What’s interesting, beyond the scale of the implementation, is that it’s not only for PDF documents: the group intends to use Acrobat’s latest features for company-wide and external fast digital collaboration. It clearly believes that Adobe’s new security features are up to the task, and says that it will also be using the audit trailing and archiving facilities.
Airbus makes the point that, with employees around the world using a wide spread of applications and file formats for project work throughout aircraft project, subassembly and component lifecycles, standardising on Acrobat-enabled electronic processes based on dynamic digital documents will enable significant new efficiencies.
Specifically, Acrobat 7.0 and Adobe PDF will enable Airbus teams in different departments and sites to share and collaborate on documents created from virtually any of its applications – and that includes its CAD, PLM (product lifecycle management) and ERP systems. Employees, partners and customers will be able to view, interact with and print files they exchange using Acrobat or the ubiquitous free desktop Adobe Reader clients – of which there are now around half-a-billion world-wide.
With Acrobat 7.0 Professional, for example, Airbus engineers and designers can consolidate 2D and 3D CAD drawings from its PLM system, with Excel spreadsheets, technical diagrams, Word documents, web sources and other 2D and 3D images, and embed them all onto PDFs. They can also add Adobe’s new dynamic security locks, and share very granular information with extended workgroups across functions for review, mark-up and approval.
Recipients using Acrobat 7.0 will also be able to collaborate using standard commenting tools across a wide variety of platforms and devices. And where enabled by Acrobat 7.0 Professional, even users of Adobe Reader 7.0 will be able to participate in electronic review and approval.
Further, the PDFs can be viewed and manipulated as if they are original CAD design images since Adobe uses Universal 3D (U3D) standard conversion supported by the 3D Industry Forum (www.3dif.org) and Adobe, Intel, Boeing, Caterpillar and others.
Not only does this make collaboration within the design project faster, easier and cheaper without the need for widespread CAD licenses, but it also extends the scope of collaboration.
For example, users well beyond engineering can also gain similar access and involvement, using their familiar document interfaces but now with version- and security-controlled, integrated data. Interactive building and servicing instruction manuals, integrated procurement forms and so on are all possible. The scope for business process improvement is tantalising.
It’s also worth noting that with every reviewer comment made on a layer of the original document, suggested revisions do not interfere with the original, ensuring document integrity. Also, digital signatures can be applied to a PDF, helping prevent unauthorised tampering and document fraud.
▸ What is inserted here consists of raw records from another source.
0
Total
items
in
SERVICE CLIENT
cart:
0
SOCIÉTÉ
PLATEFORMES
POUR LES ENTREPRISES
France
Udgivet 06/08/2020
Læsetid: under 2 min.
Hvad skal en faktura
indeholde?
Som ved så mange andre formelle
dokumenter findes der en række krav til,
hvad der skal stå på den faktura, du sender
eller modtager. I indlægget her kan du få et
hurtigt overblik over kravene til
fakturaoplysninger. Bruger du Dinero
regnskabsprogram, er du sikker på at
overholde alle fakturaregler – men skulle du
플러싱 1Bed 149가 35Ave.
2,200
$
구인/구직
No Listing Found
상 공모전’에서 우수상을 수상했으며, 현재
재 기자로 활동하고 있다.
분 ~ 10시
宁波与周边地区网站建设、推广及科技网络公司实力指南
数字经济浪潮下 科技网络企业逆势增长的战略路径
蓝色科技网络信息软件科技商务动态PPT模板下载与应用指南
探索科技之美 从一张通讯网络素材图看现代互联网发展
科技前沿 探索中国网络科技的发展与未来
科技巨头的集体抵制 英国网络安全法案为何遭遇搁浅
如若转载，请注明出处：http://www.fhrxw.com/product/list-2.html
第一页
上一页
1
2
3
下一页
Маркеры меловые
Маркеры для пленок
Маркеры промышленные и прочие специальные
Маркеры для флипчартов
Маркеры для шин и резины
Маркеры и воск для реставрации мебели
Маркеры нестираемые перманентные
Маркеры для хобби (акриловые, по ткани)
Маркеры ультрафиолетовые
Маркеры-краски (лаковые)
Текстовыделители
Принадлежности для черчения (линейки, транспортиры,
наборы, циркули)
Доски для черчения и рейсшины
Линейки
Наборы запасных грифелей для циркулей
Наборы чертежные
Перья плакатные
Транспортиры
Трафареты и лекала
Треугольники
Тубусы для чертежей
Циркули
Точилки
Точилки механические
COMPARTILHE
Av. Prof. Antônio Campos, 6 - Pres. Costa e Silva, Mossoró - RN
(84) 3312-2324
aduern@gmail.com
As for security: Acrobat 7.0 and Adobe Policy Server give users advanced security functionality that can protect IP far more effectively than hietherto. A range of policies can be given to a PDF, covering for example printing and reading rights and PDF lifespan.
Using Adobe Policy Server, corporate security can be imposed on any PDF leaving a company firewall: meaning rights to a PDF can be removed at any time – so that wherever, whoever and whatever device is being used, the document dies.